[Berkhout, Johan Teding van (2)]
BERKHOUT (Johan Teding van) (2), heer van Sliedrecht, erfridder, baronet van het Heilige Roomsche Rijk. Geb. te 's Gravenhage Jan. 1648, overl. ald. 23 Mrt. 1720, zoon van Mr. Paulus T.v.B. (1) en Jacomina v.d. Vorst (kol. 133).
Hij ontving zijn opleiding aan de Hoogeschool te Leiden, waar hij den 12 Sept. 1615 als stud. in de geschiedenis en letteren werd ingeschreven.
Op twintigjarigen leeftijd reisde hij als edelman van het Hollandsch gezantschap in het gevolg van Hieronymus van Beverningk naar den Vredehandel te Aken.
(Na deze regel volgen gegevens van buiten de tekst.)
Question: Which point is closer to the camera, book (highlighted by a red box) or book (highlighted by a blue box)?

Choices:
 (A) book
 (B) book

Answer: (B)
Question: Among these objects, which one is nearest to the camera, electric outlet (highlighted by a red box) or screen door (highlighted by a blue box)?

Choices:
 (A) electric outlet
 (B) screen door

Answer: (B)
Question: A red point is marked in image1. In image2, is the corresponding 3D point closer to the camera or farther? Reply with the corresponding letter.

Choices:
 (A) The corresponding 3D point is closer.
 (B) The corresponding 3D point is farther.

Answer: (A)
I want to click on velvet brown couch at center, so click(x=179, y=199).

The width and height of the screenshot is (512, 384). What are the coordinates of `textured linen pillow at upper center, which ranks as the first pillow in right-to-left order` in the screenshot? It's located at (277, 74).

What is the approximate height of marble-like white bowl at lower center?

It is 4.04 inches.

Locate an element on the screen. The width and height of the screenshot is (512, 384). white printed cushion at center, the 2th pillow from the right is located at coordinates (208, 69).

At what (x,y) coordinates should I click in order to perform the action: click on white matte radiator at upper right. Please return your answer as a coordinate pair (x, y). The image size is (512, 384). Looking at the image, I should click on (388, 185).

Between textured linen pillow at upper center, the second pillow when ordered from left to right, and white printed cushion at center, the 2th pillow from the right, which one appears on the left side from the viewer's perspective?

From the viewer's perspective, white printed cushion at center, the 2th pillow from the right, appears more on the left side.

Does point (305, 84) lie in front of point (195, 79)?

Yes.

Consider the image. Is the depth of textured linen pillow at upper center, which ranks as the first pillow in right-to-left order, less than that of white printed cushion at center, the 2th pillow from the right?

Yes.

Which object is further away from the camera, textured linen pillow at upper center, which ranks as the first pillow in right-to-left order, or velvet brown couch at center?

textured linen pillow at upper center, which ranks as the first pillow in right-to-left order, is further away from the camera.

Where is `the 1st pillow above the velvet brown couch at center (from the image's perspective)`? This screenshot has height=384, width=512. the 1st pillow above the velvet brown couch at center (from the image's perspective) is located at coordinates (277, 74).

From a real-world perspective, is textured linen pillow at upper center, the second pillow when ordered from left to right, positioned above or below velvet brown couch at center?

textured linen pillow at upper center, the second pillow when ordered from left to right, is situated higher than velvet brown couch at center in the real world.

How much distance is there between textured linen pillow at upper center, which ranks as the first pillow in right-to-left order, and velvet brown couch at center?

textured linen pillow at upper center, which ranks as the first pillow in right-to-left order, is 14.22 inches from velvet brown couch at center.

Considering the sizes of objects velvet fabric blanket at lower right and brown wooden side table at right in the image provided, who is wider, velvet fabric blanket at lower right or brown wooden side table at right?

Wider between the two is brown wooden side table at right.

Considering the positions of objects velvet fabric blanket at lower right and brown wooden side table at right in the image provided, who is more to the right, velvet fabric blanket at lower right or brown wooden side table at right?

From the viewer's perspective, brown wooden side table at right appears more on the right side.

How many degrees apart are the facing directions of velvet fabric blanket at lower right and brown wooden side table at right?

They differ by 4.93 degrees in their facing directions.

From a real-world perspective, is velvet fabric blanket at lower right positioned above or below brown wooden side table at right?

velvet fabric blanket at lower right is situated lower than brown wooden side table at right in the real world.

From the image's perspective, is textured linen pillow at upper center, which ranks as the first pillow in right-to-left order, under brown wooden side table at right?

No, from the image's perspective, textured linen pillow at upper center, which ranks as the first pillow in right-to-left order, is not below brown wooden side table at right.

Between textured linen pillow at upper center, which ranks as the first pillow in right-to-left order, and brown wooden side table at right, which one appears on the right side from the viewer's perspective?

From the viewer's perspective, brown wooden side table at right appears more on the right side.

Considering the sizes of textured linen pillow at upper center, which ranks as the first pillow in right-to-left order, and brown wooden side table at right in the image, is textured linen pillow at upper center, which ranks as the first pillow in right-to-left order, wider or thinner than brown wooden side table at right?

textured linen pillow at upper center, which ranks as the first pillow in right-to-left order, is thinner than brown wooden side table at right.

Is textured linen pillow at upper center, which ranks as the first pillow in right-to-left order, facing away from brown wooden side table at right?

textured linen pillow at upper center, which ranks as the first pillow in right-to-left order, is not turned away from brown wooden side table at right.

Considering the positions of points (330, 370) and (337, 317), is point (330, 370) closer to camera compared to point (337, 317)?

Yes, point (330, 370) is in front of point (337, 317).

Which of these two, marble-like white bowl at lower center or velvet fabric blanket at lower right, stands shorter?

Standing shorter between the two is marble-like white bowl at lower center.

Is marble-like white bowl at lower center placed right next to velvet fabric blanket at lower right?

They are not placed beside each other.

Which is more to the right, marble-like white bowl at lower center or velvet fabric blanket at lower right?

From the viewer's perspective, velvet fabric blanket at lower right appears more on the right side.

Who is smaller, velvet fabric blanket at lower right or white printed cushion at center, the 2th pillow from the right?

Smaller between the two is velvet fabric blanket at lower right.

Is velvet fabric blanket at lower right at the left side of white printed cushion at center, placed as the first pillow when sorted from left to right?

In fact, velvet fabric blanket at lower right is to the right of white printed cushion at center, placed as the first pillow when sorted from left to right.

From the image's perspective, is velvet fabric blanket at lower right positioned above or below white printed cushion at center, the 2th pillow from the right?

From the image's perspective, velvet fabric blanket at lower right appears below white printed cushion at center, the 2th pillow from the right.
In 1669 vestigde hij zich te Monnikendam, waar hij achtereenvolgens werd aangesteld tot: pensionaris 1672, raad en vroedschap 1673, burgemeester 1674, schout 1676-1723 (Commissie Domein- en Rekenkamer 31 Aug. 1676); baljuw en dijkgraaf v. Waterland, Catwoude en Marken (Comm. als voren), convooimeester (Comm. St. Gen. 19 Nov. 1692), lid van Gecommitteerde Raden in het Noorderkwartier wegens Monnikendam; gedeputeerd in de Generaliteitsrekenkamer 1700; raad ter Admiraliteit in West-Friesland en 't Noorderkwartier (Comm. St. Gen. 24 Aug. 1709, 19 Aug. 1713 en 19 Aug. 1719.)
Berkhout schijnt met financieele moeilijkheden te kampen te hebben gehad, want in 1695 verkocht hij o.a. om zijn schulden te dekken zijn huis op den Vijverberg te 's Gravenhage voor f 16000 en de heerlijkheid Sliedrecht voor f 6800. (Zie o.a. Journaal van Huygens II, 535).